WORK INSTRUCTION: Copy nothing but the lines below running from the line containing "focal_35mm: 33" through the line containing "f_number: 2.4", both end lines included.

MATERIALS PROVIDED:
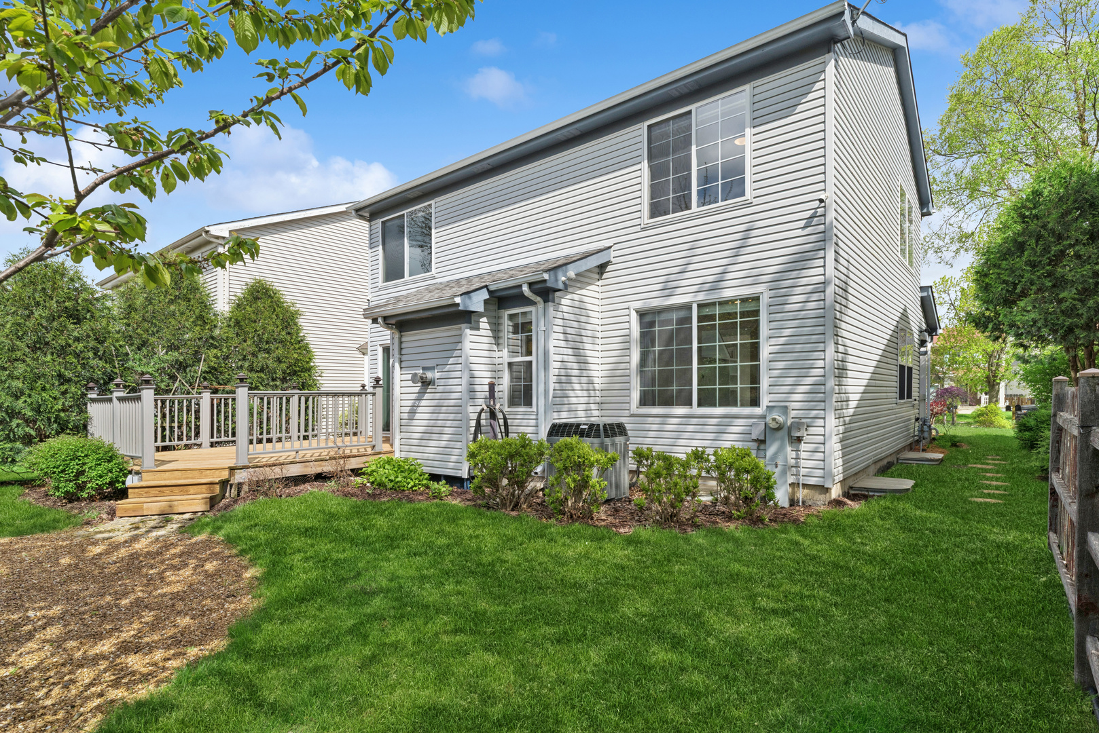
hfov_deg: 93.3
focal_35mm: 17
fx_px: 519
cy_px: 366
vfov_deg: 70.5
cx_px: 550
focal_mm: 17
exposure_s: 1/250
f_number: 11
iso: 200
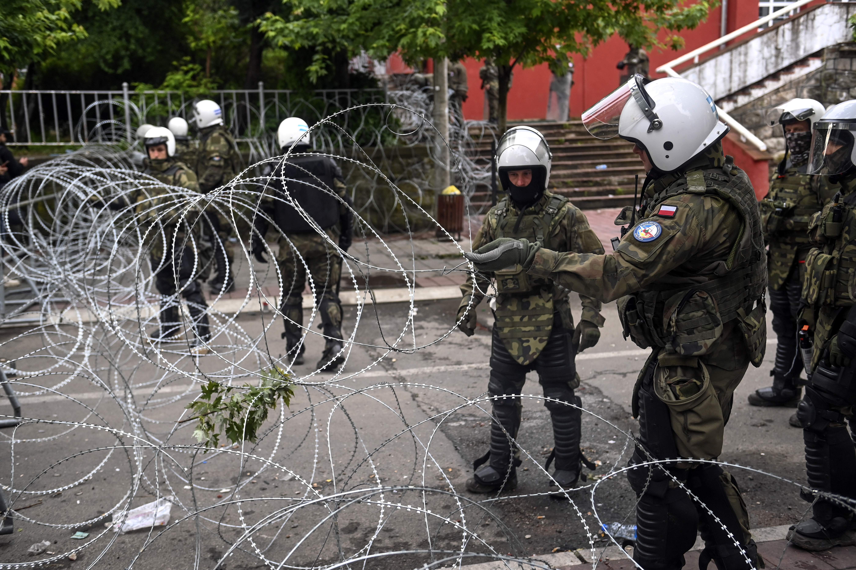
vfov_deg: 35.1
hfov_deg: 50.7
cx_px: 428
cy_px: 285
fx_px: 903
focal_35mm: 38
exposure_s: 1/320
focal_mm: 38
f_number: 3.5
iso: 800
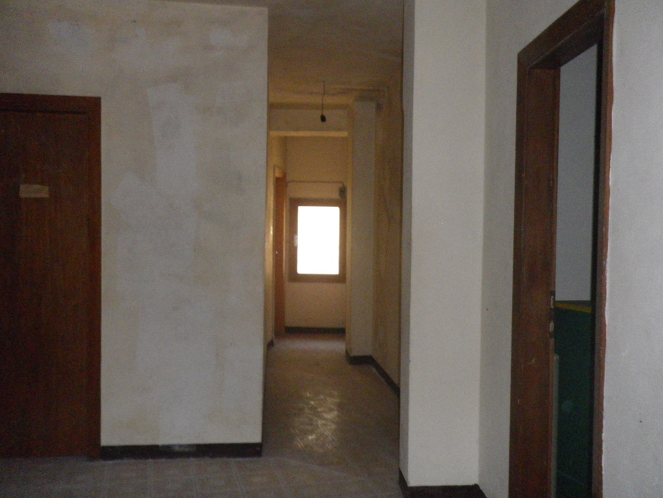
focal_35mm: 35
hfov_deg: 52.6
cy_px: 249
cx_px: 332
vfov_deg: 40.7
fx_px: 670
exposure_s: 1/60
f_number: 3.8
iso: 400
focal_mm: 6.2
---
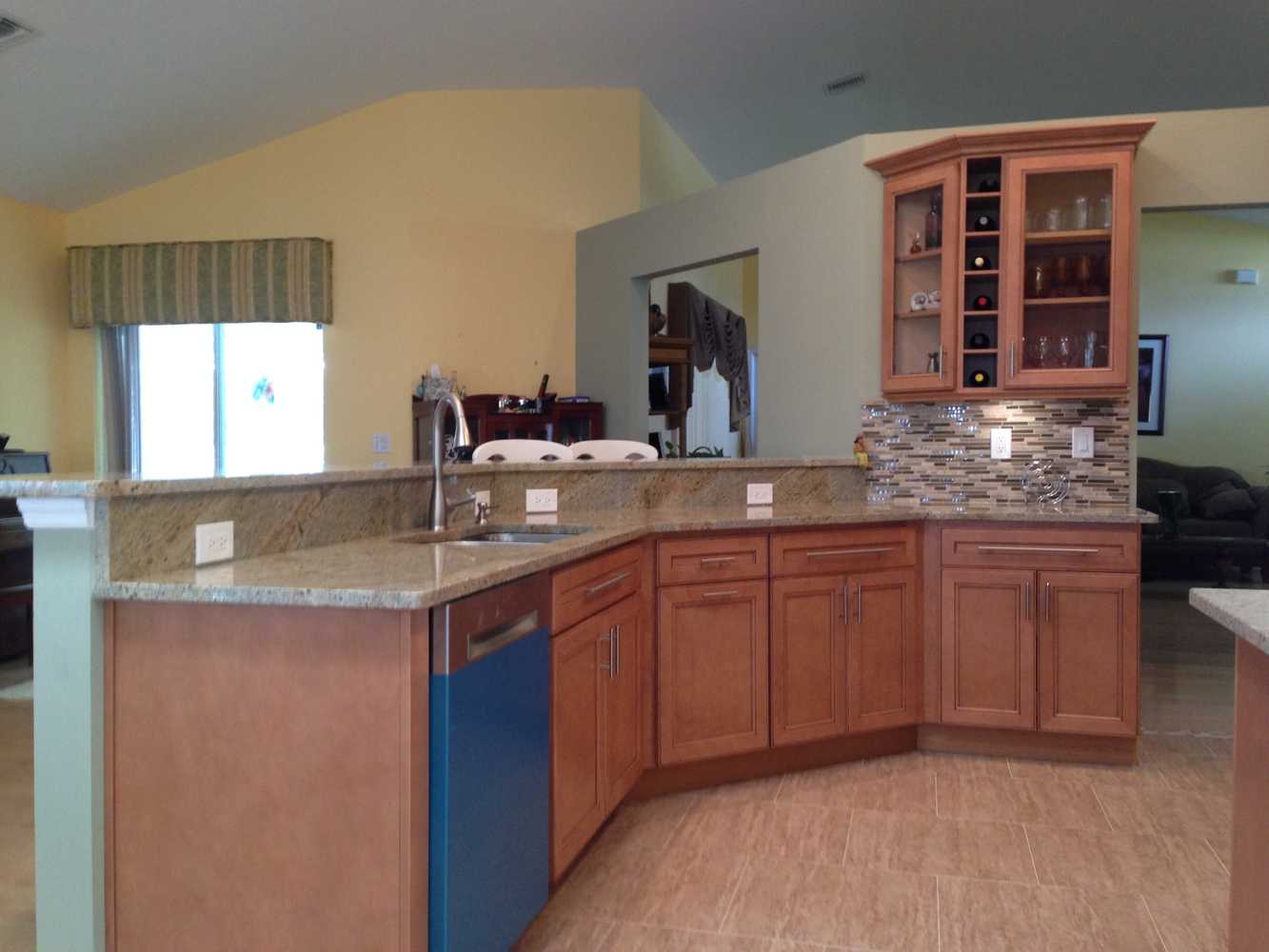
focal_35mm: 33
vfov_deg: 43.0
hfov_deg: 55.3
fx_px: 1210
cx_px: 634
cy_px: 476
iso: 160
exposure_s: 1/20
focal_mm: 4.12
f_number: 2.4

EXPECTED ANSWER:
focal_35mm: 33
vfov_deg: 43.0
hfov_deg: 55.3
fx_px: 1210
cx_px: 634
cy_px: 476
iso: 160
exposure_s: 1/20
focal_mm: 4.12
f_number: 2.4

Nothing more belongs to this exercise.